- **Short problem**:
Please rename "GLRenderer" to "SceneRenderer" in everything from the line containing "text reshape() - Създаване" down to the end of the data. Give back only those lines, with nothing else changed.

※ ※ ※

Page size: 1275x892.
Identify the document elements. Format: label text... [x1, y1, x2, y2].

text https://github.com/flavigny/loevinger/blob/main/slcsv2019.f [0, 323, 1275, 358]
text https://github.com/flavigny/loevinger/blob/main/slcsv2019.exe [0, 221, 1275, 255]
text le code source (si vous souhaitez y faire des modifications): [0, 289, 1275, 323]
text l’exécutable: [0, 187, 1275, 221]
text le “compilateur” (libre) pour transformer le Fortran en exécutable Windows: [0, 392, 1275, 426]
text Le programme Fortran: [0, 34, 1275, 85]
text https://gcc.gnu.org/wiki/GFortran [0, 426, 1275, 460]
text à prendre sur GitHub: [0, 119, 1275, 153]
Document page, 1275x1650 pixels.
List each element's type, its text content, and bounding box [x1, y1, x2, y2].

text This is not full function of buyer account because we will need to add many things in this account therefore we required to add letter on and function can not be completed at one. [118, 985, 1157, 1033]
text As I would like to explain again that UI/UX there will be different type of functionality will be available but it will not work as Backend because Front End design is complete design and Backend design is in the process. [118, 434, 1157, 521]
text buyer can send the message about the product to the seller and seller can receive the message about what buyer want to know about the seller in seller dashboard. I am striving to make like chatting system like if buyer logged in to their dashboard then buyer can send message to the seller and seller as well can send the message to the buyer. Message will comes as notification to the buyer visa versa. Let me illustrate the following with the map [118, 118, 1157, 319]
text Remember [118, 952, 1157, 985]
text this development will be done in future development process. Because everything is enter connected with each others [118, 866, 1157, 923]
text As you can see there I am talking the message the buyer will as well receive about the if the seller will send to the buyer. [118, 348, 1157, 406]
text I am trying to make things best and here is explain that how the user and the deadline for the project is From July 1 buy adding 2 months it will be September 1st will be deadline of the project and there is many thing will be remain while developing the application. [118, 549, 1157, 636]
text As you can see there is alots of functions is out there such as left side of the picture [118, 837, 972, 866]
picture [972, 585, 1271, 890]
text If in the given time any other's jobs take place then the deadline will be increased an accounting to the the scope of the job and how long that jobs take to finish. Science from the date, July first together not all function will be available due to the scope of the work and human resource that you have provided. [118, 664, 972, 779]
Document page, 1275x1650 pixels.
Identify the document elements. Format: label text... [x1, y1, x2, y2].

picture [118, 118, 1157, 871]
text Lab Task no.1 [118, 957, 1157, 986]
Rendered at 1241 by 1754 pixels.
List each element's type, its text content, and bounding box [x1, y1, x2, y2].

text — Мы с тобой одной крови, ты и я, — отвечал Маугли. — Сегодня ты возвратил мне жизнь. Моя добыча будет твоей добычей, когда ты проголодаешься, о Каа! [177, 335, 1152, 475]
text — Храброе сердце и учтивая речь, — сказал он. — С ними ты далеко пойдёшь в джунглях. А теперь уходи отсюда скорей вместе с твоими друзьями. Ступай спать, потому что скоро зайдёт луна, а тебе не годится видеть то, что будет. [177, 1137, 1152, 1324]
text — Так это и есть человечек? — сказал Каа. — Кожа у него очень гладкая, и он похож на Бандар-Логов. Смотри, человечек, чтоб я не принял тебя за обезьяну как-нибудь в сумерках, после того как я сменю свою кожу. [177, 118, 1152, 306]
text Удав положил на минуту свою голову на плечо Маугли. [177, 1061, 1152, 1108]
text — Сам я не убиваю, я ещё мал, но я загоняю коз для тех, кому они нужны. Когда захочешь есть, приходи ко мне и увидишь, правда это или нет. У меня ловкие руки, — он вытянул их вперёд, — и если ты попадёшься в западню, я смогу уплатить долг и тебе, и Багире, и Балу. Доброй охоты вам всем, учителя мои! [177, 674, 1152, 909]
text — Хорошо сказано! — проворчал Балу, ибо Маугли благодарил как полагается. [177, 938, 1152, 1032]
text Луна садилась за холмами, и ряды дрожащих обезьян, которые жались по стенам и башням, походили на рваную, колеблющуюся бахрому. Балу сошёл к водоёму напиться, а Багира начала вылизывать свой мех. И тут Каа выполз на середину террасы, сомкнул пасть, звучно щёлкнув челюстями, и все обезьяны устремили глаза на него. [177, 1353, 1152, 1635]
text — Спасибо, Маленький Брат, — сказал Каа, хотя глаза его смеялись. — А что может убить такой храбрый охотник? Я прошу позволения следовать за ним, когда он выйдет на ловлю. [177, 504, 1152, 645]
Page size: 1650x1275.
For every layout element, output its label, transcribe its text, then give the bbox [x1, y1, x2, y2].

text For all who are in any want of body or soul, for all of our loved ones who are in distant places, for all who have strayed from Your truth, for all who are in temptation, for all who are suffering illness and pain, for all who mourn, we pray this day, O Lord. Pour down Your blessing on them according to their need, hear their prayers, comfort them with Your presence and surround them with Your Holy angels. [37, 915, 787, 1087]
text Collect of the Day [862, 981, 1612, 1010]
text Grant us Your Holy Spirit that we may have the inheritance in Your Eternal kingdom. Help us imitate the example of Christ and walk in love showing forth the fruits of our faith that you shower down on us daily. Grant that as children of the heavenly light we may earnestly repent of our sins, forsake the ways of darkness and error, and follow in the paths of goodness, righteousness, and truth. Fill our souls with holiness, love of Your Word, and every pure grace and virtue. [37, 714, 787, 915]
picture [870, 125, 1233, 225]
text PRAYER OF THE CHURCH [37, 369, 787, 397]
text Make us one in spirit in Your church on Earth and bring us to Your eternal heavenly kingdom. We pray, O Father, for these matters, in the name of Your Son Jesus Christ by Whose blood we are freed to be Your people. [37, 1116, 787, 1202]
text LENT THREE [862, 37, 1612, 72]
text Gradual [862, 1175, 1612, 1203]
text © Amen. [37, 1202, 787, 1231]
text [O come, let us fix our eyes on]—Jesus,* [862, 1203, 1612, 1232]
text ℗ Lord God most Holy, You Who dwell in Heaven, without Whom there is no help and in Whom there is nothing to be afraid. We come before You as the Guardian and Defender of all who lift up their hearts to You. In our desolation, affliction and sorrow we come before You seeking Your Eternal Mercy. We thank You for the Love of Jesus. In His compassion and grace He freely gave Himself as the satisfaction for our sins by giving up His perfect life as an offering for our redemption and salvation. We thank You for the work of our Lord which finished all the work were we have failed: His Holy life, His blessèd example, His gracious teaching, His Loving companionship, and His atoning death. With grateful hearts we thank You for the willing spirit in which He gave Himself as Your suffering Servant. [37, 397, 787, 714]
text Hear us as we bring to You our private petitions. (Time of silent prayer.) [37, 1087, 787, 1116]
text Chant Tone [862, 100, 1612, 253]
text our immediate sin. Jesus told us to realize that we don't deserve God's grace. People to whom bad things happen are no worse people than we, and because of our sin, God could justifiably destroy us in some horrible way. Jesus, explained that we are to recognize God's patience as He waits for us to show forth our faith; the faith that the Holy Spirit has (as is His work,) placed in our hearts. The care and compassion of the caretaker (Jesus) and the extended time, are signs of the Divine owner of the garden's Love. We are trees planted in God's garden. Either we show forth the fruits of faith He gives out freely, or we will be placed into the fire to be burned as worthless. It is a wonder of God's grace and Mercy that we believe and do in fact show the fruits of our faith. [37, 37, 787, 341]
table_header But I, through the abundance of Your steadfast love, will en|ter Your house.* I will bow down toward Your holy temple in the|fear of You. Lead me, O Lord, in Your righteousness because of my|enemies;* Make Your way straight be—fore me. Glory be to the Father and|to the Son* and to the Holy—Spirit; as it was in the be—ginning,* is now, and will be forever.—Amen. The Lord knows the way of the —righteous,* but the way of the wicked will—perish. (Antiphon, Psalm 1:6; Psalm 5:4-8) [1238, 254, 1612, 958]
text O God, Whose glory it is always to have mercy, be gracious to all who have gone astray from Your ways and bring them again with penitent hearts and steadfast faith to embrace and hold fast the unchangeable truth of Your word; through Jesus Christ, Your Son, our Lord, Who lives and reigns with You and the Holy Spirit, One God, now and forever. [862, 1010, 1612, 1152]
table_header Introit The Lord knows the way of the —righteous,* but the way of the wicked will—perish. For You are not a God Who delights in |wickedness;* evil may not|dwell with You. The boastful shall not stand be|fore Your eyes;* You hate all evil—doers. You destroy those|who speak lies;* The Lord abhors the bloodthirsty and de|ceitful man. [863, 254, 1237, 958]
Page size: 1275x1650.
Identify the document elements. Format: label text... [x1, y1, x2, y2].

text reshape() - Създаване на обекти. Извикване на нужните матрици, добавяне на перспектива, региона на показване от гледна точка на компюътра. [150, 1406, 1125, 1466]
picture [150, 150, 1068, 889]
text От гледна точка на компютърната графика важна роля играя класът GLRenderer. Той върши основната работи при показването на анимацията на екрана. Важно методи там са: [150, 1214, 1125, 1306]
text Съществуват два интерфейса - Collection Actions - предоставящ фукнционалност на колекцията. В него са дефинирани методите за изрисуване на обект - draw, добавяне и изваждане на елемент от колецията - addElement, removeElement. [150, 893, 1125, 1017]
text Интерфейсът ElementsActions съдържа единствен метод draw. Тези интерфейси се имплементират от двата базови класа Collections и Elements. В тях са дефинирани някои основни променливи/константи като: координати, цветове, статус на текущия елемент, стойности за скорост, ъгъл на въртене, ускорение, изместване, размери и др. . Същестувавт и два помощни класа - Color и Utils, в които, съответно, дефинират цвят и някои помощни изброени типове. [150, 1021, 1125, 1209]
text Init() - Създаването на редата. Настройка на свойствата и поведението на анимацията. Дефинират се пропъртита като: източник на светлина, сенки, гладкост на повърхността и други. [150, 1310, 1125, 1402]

※ ※ ※

- **Written solution**:
text reshape() - Създаване на обекти. Извикване на нужните матрици, добавяне на перспектива, региона на показване от гледна точка на компюътра. [150, 1406, 1125, 1466]
picture [150, 150, 1068, 889]
text От гледна точка на компютърната графика важна роля играя класът SceneRenderer. Той върши основната работи при показването на анимацията на екрана. Важно методи там са: [150, 1214, 1125, 1306]
text Съществуват два интерфейса - Collection Actions - предоставящ фукнционалност на колекцията. В него са дефинирани методите за изрисуване на обект - draw, добавяне и изваждане на елемент от колецията - addElement, removeElement. [150, 893, 1125, 1017]
text Интерфейсът ElementsActions съдържа единствен метод draw. Тези интерфейси се имплементират от двата базови класа Collections и Elements. В тях са дефинирани някои основни променливи/константи като: координати, цветове, статус на текущия елемент, стойности за скорост, ъгъл на въртене, ускорение, изместване, размери и др. . Същестувавт и два помощни класа - Color и Utils, в които, съответно, дефинират цвят и някои помощни изброени типове. [150, 1021, 1125, 1209]
text Init() - Създаването на редата. Настройка на свойствата и поведението на анимацията. Дефинират се пропъртита като: източник на светлина, сенки, гладкост на повърхността и други. [150, 1310, 1125, 1402]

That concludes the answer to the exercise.